Political circles are abuzz with horse- trading and Dhinakaran himself has vowed to win back the AIADMK symbol from the Election Commission. While the rebel MLA has sought legal recourse for getting his 18 MLAs reinstated in the House, his camp has begun talk of a floor test where ruling MLAs and ministers would cross over and sound the death knell for the Palaniswami Government. It is too early to judge if the bluster has any weight but be that as it may, the victory proves that Sasikala has not lost her grip over the organisational cadre of the AIADMK, as she had in Jayalalithaa’s time. And though Jayalalithaa had expelled Dhinakaran and disowned Sasikala many times, fact is she always ended up re accommodating her recalcitrant confidante. Only because Sasikala had nurtured the cadre and had a hand in even the lowest rank appointments. Yes, there was confusion in the post-Jayalalithaa days, a fact that was feasted upon by national parties and vested interests to engender breakaways and stitch new alliances in their favour. But in one swoop, Dhinakaran has changed the dynamics and plunged Tamil Nadu into another round of political churning.
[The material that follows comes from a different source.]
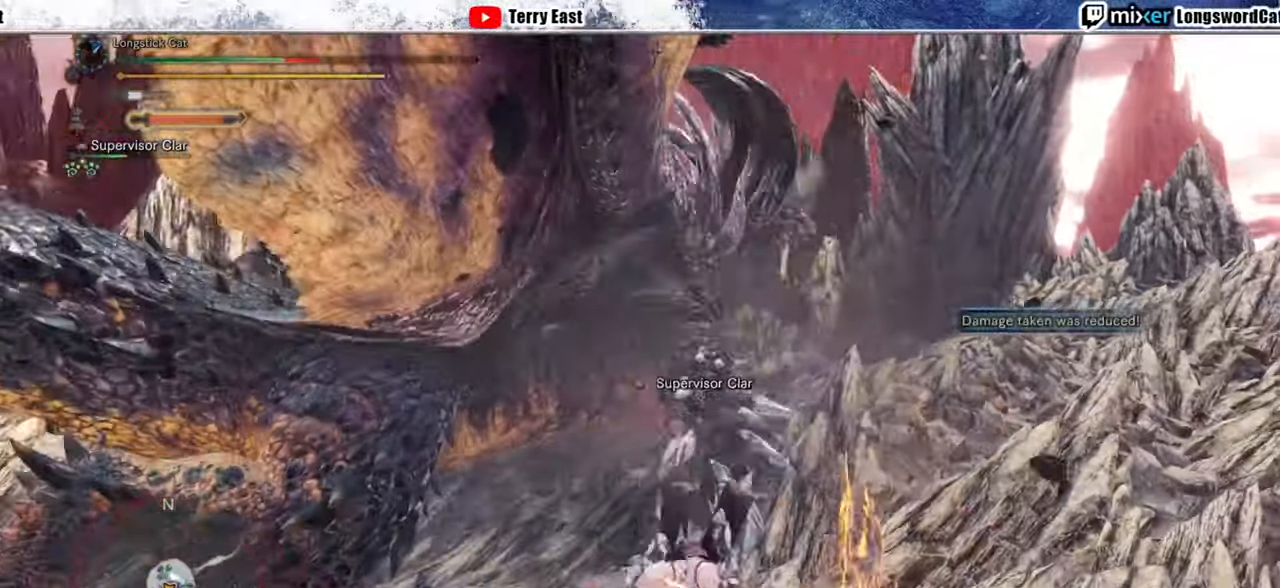
{"buttons": [], "left_stick": "center", "right_stick": "center", "events": [[160, "CIRCLE", "down"], [260, "CIRCLE", "up"]]}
The BJP, which polled less than the total number of NOTA votes in Tamil Nadu, has to tread cautiously in a state where power play is often interpreted in terms of optics and the battle of perception is often won on symbolism. Besides, Tamil Nadu likes its own leaders to call the shots, not genuflect to Delhi. A strong Sasikala will be BJP’s worst nightmare, trying hard as it is to make inroads into the state by 2019. If serious number-crunching has to happen, it needs a far more deep-rooted strategy. There’s also a caste tussle involved. E Palaniswami’s elevation as the Chief Minister was seen as an increasing consolidation of the Gounder community in a party dominated for years by the Thevars. TTV, in that sense, embodies the Thevar hit back. Striking a bargain with DMK, too, is a far-fetched dream as the party ended a poor third. Although there is speculation that DMK chief MK Stalin laid low, hoping the deep factionalism would sink the AIADMK in deeper political ferment, the decisive verdict has raised another leadership contender for Tamil Nadu. But the verdict proves that Sasikala political inning is far from over and the state of Tamil Nadu will witness major political drama in near future.